- _Tasks for this exercise_:
a) In the article about Judge Amy Coney Barrett, when were her confirmation hearings held?
b) Transcribe word for word the part of the article about Judge Amy Coney Barrett starting with "During her confirmation" and going on through "far-left Democrat said.".

Trump’s next predicted SCOTUS pick calls out intolerant Dems for putting religious tests on judges

(Video screenshot)

Judge Amy Coney Barrett, the pro-life judge expected to be chosen by President Donald Trump to succeed whichever Supreme Court justice departs next, has spoken out against the unconstitutional and arguably un-American religious tests Democrats have been imposing on judicial nominees.

“We have a long tradition of religious tolerance in this country, and in fact the religious test clause in the Constitution makes it unconstitutional to impose a religious test on anyone who holds public office,” she said during an appearance last week at Hillsdale College’s Allan P. Kirby, Jr. Center for Constitutional Studies and Citizenship in Washington, D.C.

“I think when you step back and you think about the debate about whether someone’s religion has any bearing on their fitness for office, it seems to me that the premise of the question is that people of faith would have a uniquely difficult time separating out their moral commitments from their obligation to apply the law. I think people of faith should reject that premise.”

While she didn’t mention Democrats by name, it was clear from her words that she’d been referencing the attacks congressional Democrats have been making on those of President Donald Trump’s judicial nominees who boast religious views, including Barrett herself.

During her confirmation hearings in May of 2017, Senate Judiciary Committee ranking member Dianne Feinstein, a Democrat, essentially accused her of being a religious fanatic.

Listen:

“When you read your speeches, the conclusion one draws is that the dogma lives loudly within you. And that’s of concern. When you come to big issues, that large numbers of people have fought for for years in this country,” the far-left Democrat said.

The implication by Feinstein and her fellow Democrats was that Barrett’s religious views — particularly her pro-life stance on abortion — would taint her judicialship.

Barrett responded by reminding Feinstein that, like all other judges (be they Christian, Catholic, Muslim, atheist, etc.), she’s well aware that it’s “never appropriate for a judge to apply their personal convictions, whether it derives from faith or personal conviction,” when issuing a ruling.

[Saved data entries]

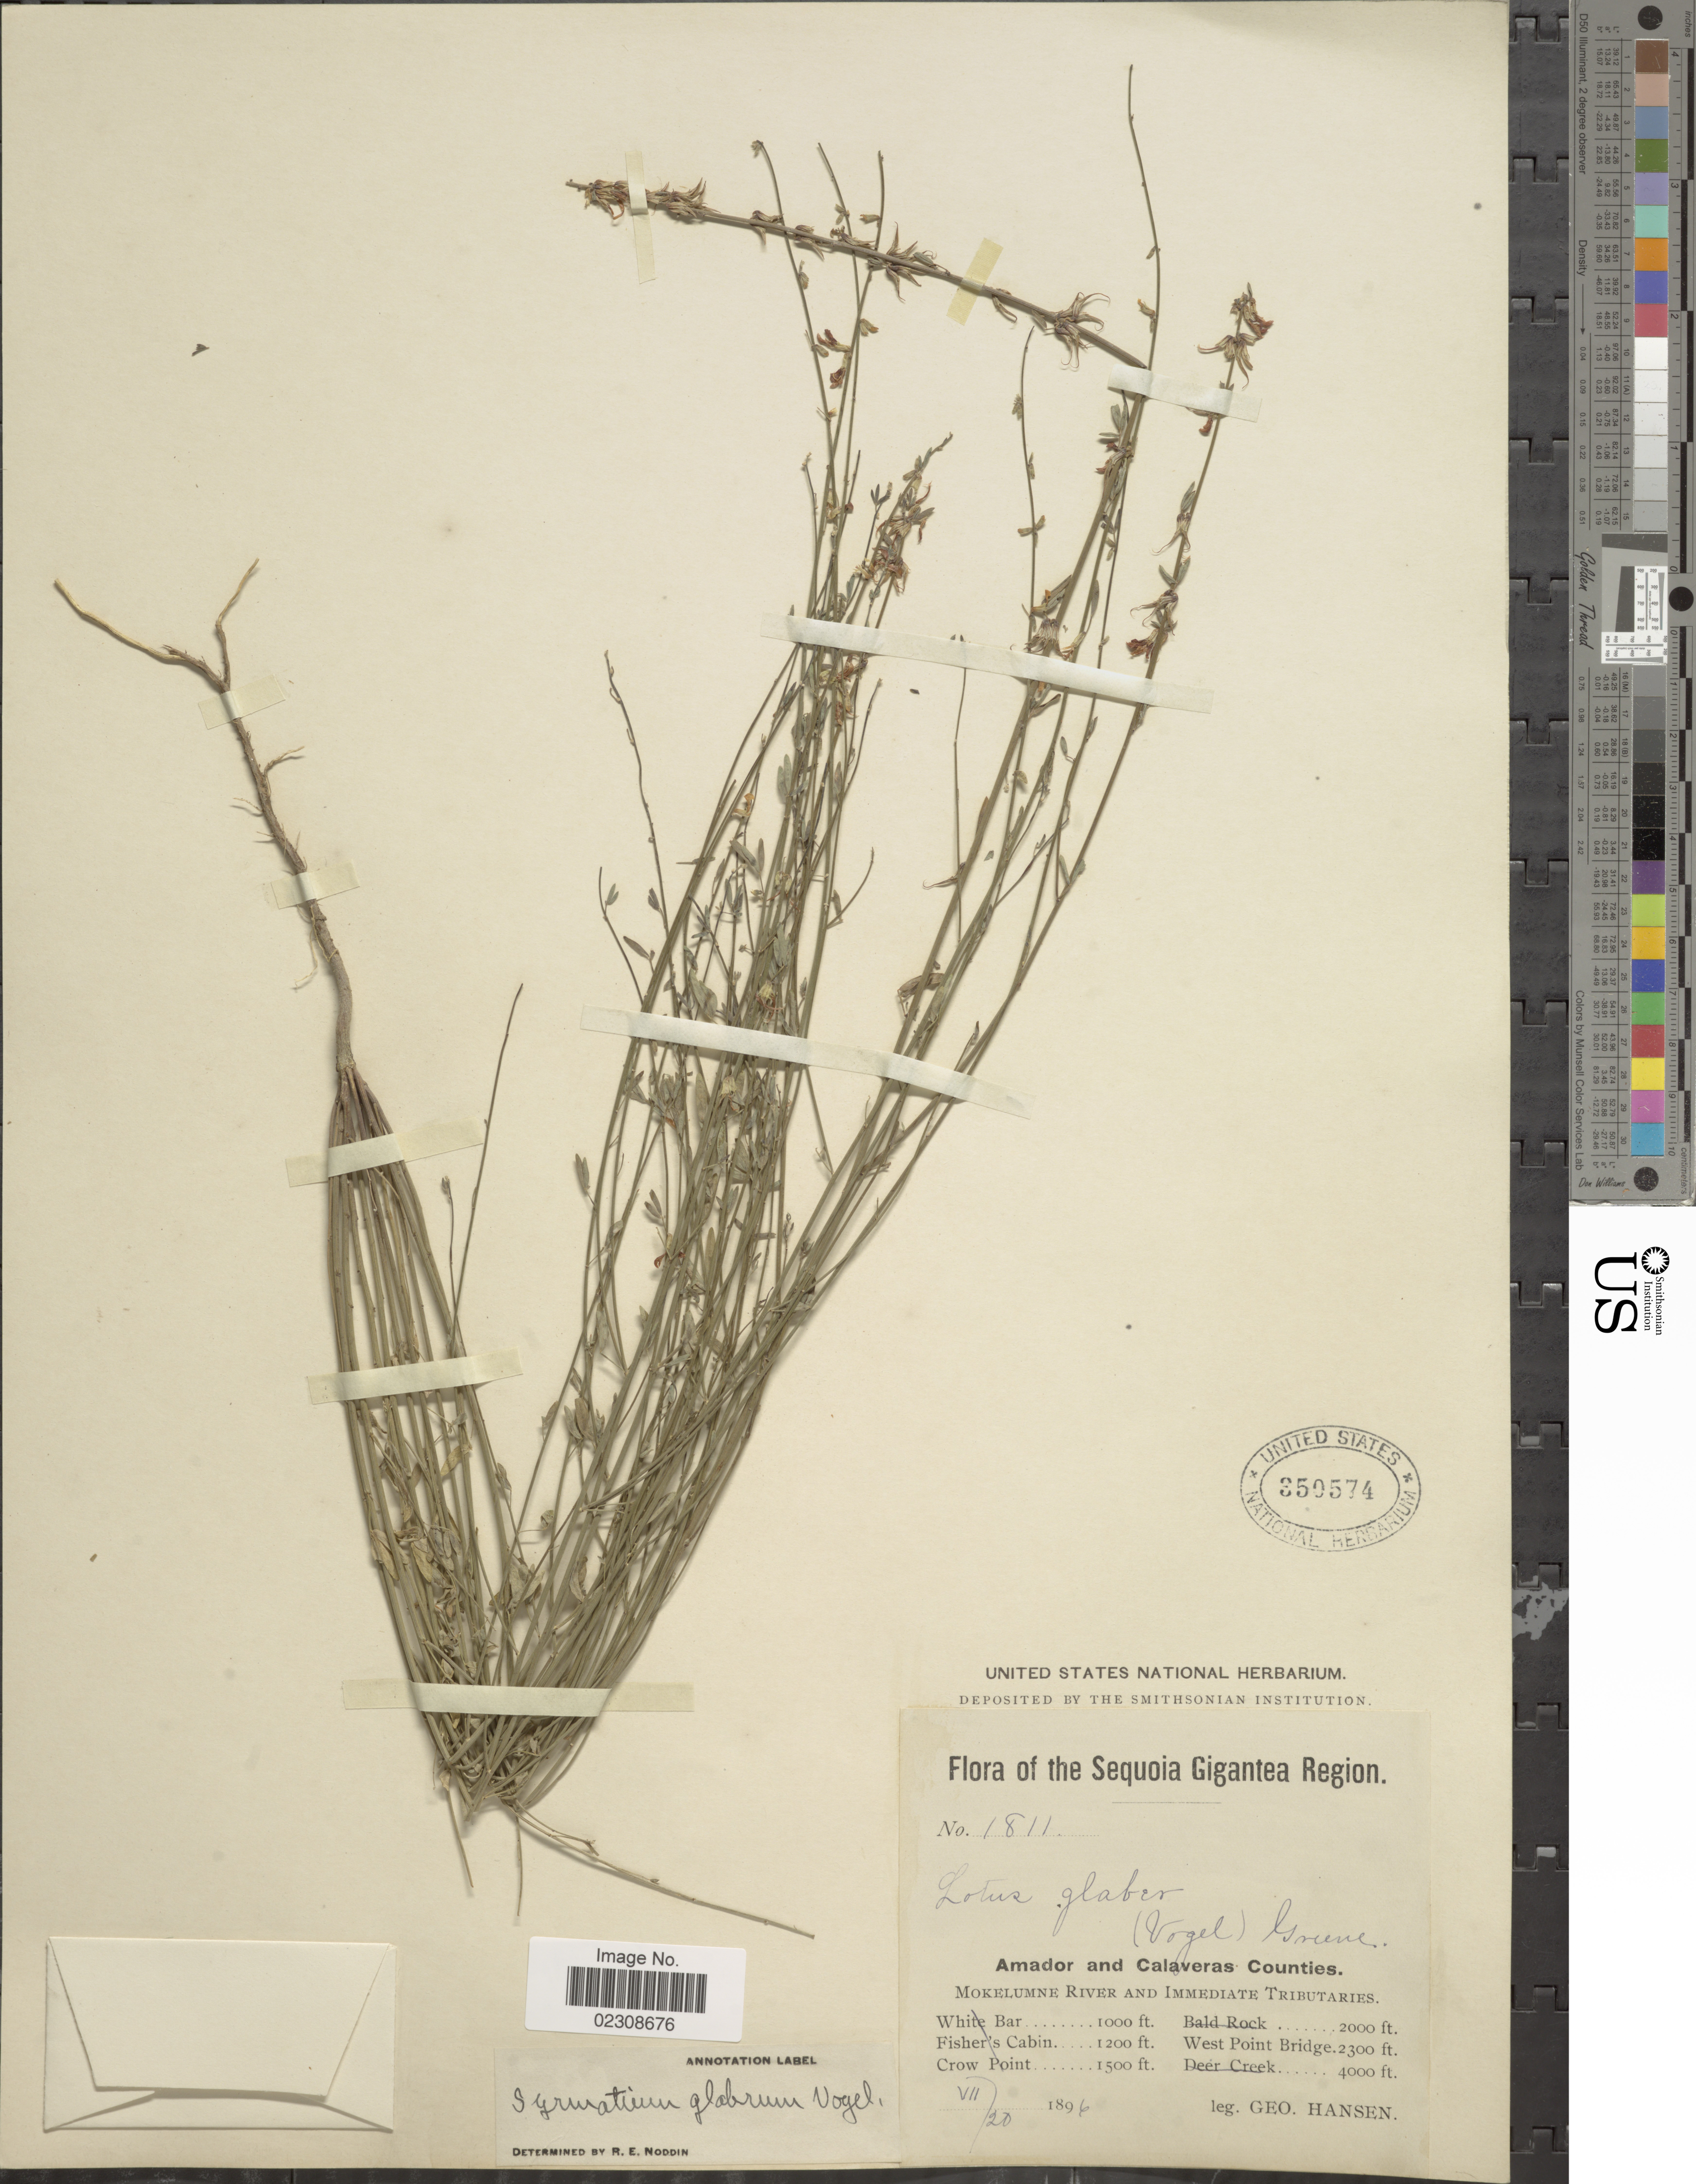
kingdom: Plantae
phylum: Tracheophyta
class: Magnoliopsida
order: Fabales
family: Fabaceae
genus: Syrmatium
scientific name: Syrmatium glabrum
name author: Vogel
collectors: G. Hansen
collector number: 1811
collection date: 1896-07-20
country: United States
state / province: California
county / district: Calaveras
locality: The Sequoia Gigantea Region. Amador and Calaveras Counties. Mokelumne River and Immediate Tributaries. Crow Point.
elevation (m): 457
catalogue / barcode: US 350574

- _Answers for the exercise_:
a) May of 2017

b)
During her confirmation hearings in May of 2017, Senate Judiciary Committee ranking member Dianne Feinstein, a Democrat, essentially accused her of being a religious fanatic.

Listen:

“When you read your speeches, the conclusion one draws is that the dogma lives loudly within you. And that’s of concern. When you come to big issues, that large numbers of people have fought for for years in this country,” the far-left Democrat said.